Corpus
Video Lectures
For Developers
You can also see Java, Python,
Cython, Swift,
C++, or C# repository.
Requirements
Node.js
To check if you have a compatible version of Node.js installed, use the following command:
node -v
You can find the latest version of Node.js here.
Git
Install the latest version of Git.
Npm Install
npm install nlptoolkit-corpus
Download Code
In order to work on code, create a fork from GitHub page.
Use Git for cloning the code to your local or below line for Ubuntu:
git clone <your-fork-git-link>
A directory called util will be created.
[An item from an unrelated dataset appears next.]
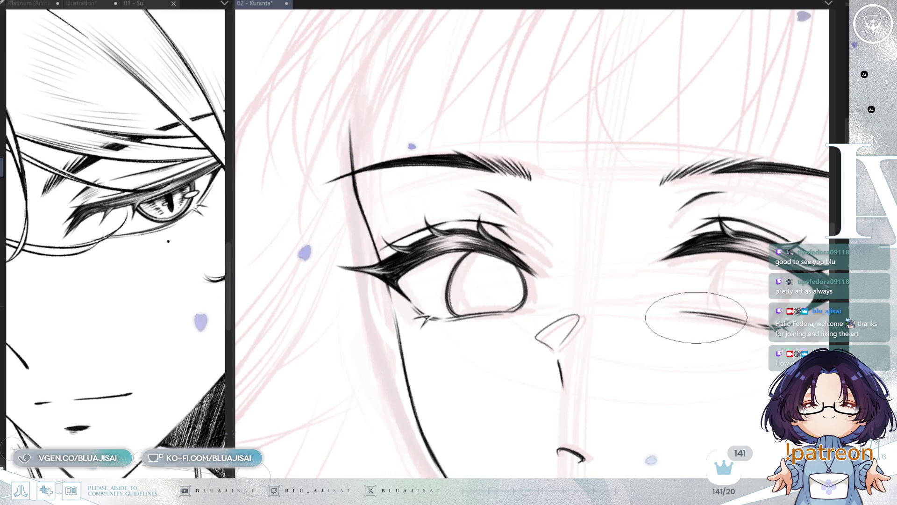
drag(717, 351, 689, 331)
Or you can use below link for exploring the code:
git clone https://github.com/starlangsoftware/corpus-js.git
Open project with Webstorm IDE
Steps for opening the cloned project:
- Start IDE
- Select File | Open from main menu
- Choose
Corpus-Js
file - Select open as project option
- Couple of seconds, dependencies will be downloaded.
Detailed Description
Corpus
To store a corpus in memory
a = Corpus("derlem.txt");
If this corpus is split with dots but not in sentences
constructor(fileName: string = undefined, splitterOrChecker: SentenceSplitter = undefined)
To eliminate the non-Turkish sentences from the corpus
constructor(fileName: string = undefined, splitterOrChecker: LanguageChecker = undefined)
The number of sentences in the corpus
sentenceCount(): number
To get ith sentence in the corpus
getSentence(index: number): Sentence
TurkishSplitter
TurkishSplitter class is used to split the text into sentences in accordance with the . rules of Turkish.
split(line: string): Array<Sentence>